Requirement:
Please copy all of the entries exactly, but drop every picture.

Given information:
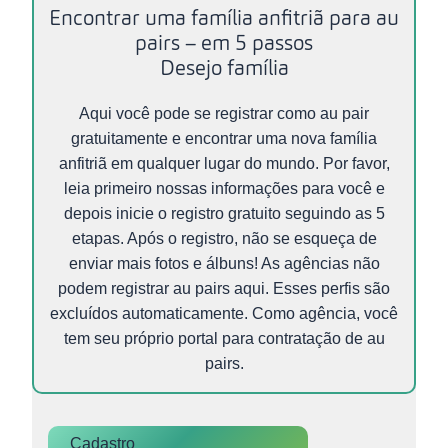
Encontrar uma família anfitriã para au
pairs – em 5 passos
Desejo família
Aqui você pode se registrar como au pair
gratuitamente e encontrar uma nova família
anfitriã em qualquer lugar do mundo. Por favor,
leia primeiro nossas informações para você e
depois inicie o registro gratuito seguindo as 5
etapas. Após o registro, não se esqueça de
enviar mais fotos e álbuns! As agências não
podem registrar au pairs aqui. Esses perfis são
excluídos automaticamente. Como agência, você
tem seu próprio portal para contratação de au
pairs.
Cadastro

Solution to this exercise:
Encontrar uma família anfitriã para au
pairs – em 5 passos
Desejo família
Aqui você pode se registrar como au pair
gratuitamente e encontrar uma nova família
anfitriã em qualquer lugar do mundo. Por favor,
leia primeiro nossas informações para você e
depois inicie o registro gratuito seguindo as 5
etapas. Após o registro, não se esqueça de
enviar mais fotos e álbuns! As agências não
podem registrar au pairs aqui. Esses perfis são
excluídos automaticamente. Como agência, você
tem seu próprio portal para contratação de au
pairs.
Cadastro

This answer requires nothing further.